What is the difference between Information Management (IM) and Knowledge Management (KM)?
Information management focuses on leveraging information. It is about getting the right information, to the right people, at the right time, and in the right format to support the decision making process. However, in order to make informed decisions, organizations must also execute knowledge management. Knowledge management focuses on leveraging knowledge. It is about getting the right people together, at the right time to generate the knowledge needed to support informed, or knowledge-enabled, decision making.
Examples of information include documents, publications, and word of mouth to name a few.
Examples of knowledge include experience, education, and skills to name a few.
I can create a great meal using a recipe, which is information in the form of cooking procedures. Once I’ve done this a few times, I internalize those procedures and I may even change the procedures a bit to fit my own style of cooking. It is at this point that I have transformed the information into knowledge and I no longer need the procedures to cook the meal.
Another example of this transformation can be explained through the art of pugilism. I can explain to one of my fighters (yes I coach) what will happen if they are punched in their solar plexus.
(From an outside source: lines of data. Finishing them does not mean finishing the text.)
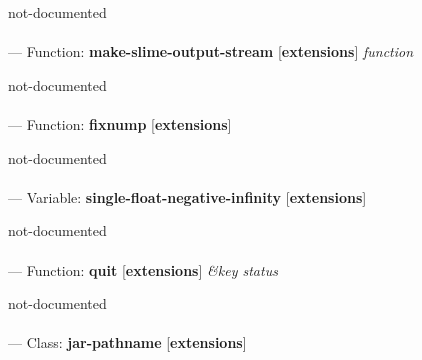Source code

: \begin{adjustwidth}{5em}{5em}
not-documented
\end{adjustwidth}

\paragraph{}
\label{EXTENSIONS:MAKE-SLIME-OUTPUT-STREAM}
--- Function: \textbf{make-slime-output-stream} [\textbf{extensions}] \textit{function}

\begin{adjustwidth}{5em}{5em}
not-documented
\end{adjustwidth}

\paragraph{}
\label{EXTENSIONS:FIXNUMP}
--- Function: \textbf{fixnump} [\textbf{extensions}] \textit{}

\begin{adjustwidth}{5em}{5em}
not-documented
\end{adjustwidth}

\paragraph{}
\label{EXTENSIONS:SINGLE-FLOAT-NEGATIVE-INFINITY}
--- Variable: \textbf{single-float-negative-infinity} [\textbf{extensions}] \textit{}

\begin{adjustwidth}{5em}{5em}
not-documented
\end{adjustwidth}

\paragraph{}
\label{EXTENSIONS:QUIT}
--- Function: \textbf{quit} [\textbf{extensions}] \textit{\&key status}

\begin{adjustwidth}{5em}{5em}
not-documented
\end{adjustwidth}

\paragraph{}
\label{EXTENSIONS:JAR-PATHNAME}
--- Class: \textbf{jar-pathname} [\textbf{extensions}] \textit{}

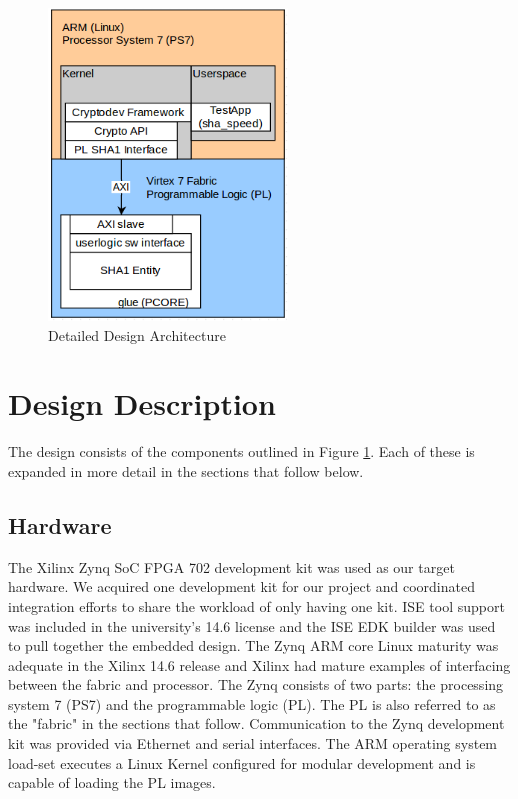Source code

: \documentclass[journal]{IEEEtran}
\begin{document}
\begin{figure}[ht]
\centering
\includegraphics[width=2.5in]{lowleveldesigndiagram.png}
\caption{Detailed Design Architecture}
\label{fig_archBlkDetailed}
\end{figure} 


\section{Design Description}
The design consists of the components outlined in Figure \ref{fig_archBlkDetailed}.  Each of these is expanded in more detail in the sections that follow below.
\subsection{Hardware}
The Xilinx Zynq SoC FPGA 702 development kit was used as our target hardware. We acquired one development kit for our project and coordinated integration efforts to share the workload of only having one kit.  ISE tool support was included in the university's 14.6 license and the ISE EDK builder was used to pull together the embedded design. The Zynq ARM core Linux maturity was adequate in the Xilinx 14.6 release and Xilinx had mature examples of interfacing between the fabric and processor. \cite{XIL2013} \cite{XILGNU2013}   The Zynq consists of two parts: the processing system 7 (PS7) and the programmable logic (PL). The PL is also referred to as the "fabric" in the sections that follow.  Communication to the Zynq development kit was provided via Ethernet and serial interfaces.  The ARM operating system load-set executes a Linux Kernel configured for modular development and is capable of loading the PL images.
\end{document}
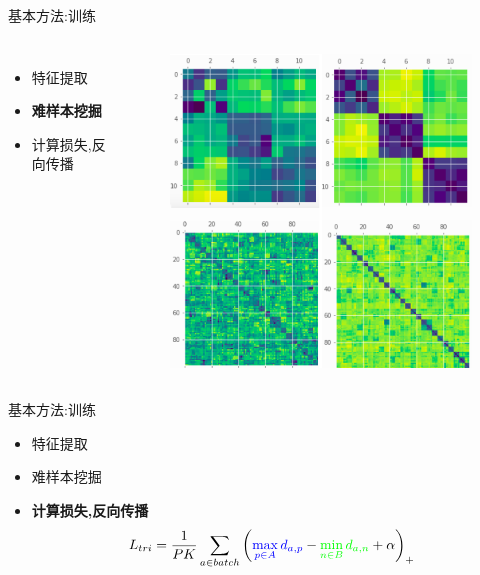 \documentclass[notes]{beamer}
\begin{document}
\begin{frame}
	{基本方法:训练}
	\begin{columns}
	\begin{itemize}
		\item 特征提取
		\item {\bf 难样本挖掘}
		\item 计算损失,反向传播
	\end{itemize}
	\begin{figure}
		\centering
		\includegraphics[width=\textwidth]{2018-03-12-14-59-27.png}
	\end{figure}
\end{columns} 

\end{frame}

\begin{frame}
	{基本方法:训练} 
	\begin{itemize}
		\item 特征提取
		\item 难样本挖掘
		\item {\bf 计算损失,反向传播}
		\begin{equation} 
			L_{tri}=\frac{1}{PK}\sum_{a \in batch} \left(
				 \textcolor{blue}{\max_{p \in A} d_{a,p}} - 
				  \textcolor{green}{\min_{n \in B} d_{a,n}} +\alpha \right)_+
		\end{equation}
	\end{itemize}
\end{frame}
\end{document}
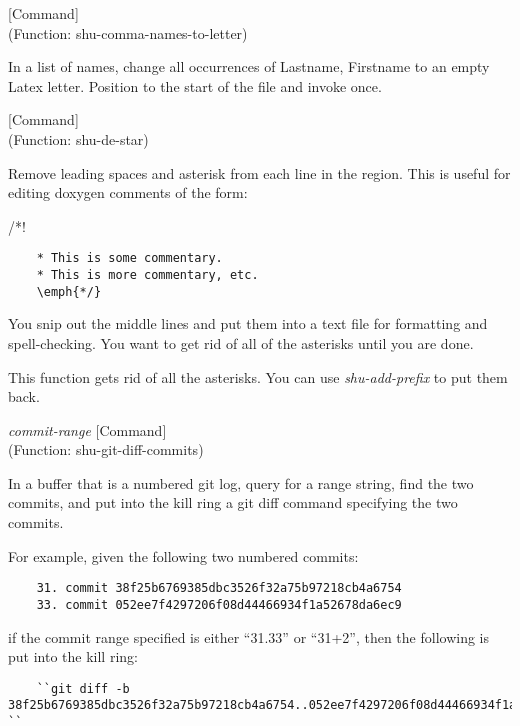\vspace{1em}
\noindent
{}
\usebox{\funcname}
 \hfill [Command]\\%
 (Function: shu-comma-names-to-letter)

\begin{doc-string}
In a list of names, change all occurrences
of Lastname, Firstname to an empty Latex letter.
Position to the start of the file and invoke once.
\end{doc-string}

\vspace{1em}
\noindent
{}
\usebox{\funcname}
 \hfill [Command]\\%
 (Function: shu-de-star)

\begin{doc-string}
Remove leading spaces and asterisk from each line in the region.  This is
useful for editing doxygen comments of the form:

   /*!
\small{\begin{verbatim}
    * This is some commentary.
    * This is more commentary, etc.
    \emph{*/}
\end{verbatim}}

You snip out the middle lines and put them into a text file for formatting and
spell-checking.  You want to get rid of all of the asterisks until you are
done.

This function gets rid of all the asterisks.  You can use \emph{shu-add-prefix} to
put them back.
\end{doc-string}

\vspace{1em}
\noindent
{}
\usebox{\funcname}\emph{commit-range}
 \hfill [Command]\\%
 (Function: shu-git-diff-commits)

\begin{doc-string}
In a buffer that is a numbered git log, query for a range string, find the two
commits, and put into the kill ring a git diff command specifying the two commits.

For example, given the following two numbered commits:

\small{\begin{verbatim}
    31. commit 38f25b6769385dbc3526f32a75b97218cb4a6754
    33. commit 052ee7f4297206f08d44466934f1a52678da6ec9
\end{verbatim}}

if the commit range specified is either ``31.33'' or ``31+2'', then the following
is put into the kill ring:

\small{\begin{verbatim}
    ``git diff -b 38f25b6769385dbc3526f32a75b97218cb4a6754..052ee7f4297206f08d44466934f1a52678da6ec9 ``
\end{verbatim}}
\end{doc-string}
They may not be able to breath for a few seconds, will feel disoriented, and may even faint. I can then instruct them on how to defend themselves against such an attack. However, they may not be able to successfully defend themselves on that information alone. It is not until they spar with someone and get hit in their solar plexus that they are then able to transform that information into knowledge, as a result of the experience of having been hit in the solar plexus, and properly defend themselves.
Some, not all, organizations tend to leverage egos rather than knowledge and egos are often barriers to good knowledge work. However, sometimes leveraging egos can be useful since some people can be considered forces of nature. This can be considered a tactical move like the use of a chess piece that’s more important because of its status on the board at a specific point in time rather than its capability. But then, even this method of leveraging people requires an understanding of people and their worth, which is achieved through good knowledge management practices.
Many organizations employ people whom the leadership know very little about. People spend their lives learning all kinds of things and picking up useful skills here and there. Most of these skills and knowledge the people have go untapped. Organizations fail to leverage the knowledge embedded in their organizations because they fail to learn about their employees. This untapped resource could mean the difference between achieving sustainable success or becoming a distant memory.
When organizational leaders understand their employees – that is, their worth – they can leverage the right people for the right tasks; they can invest in the right skills needed to improve operations; and they can scale, using the right mix of information and knowledge, to meet any operational demand or competitor.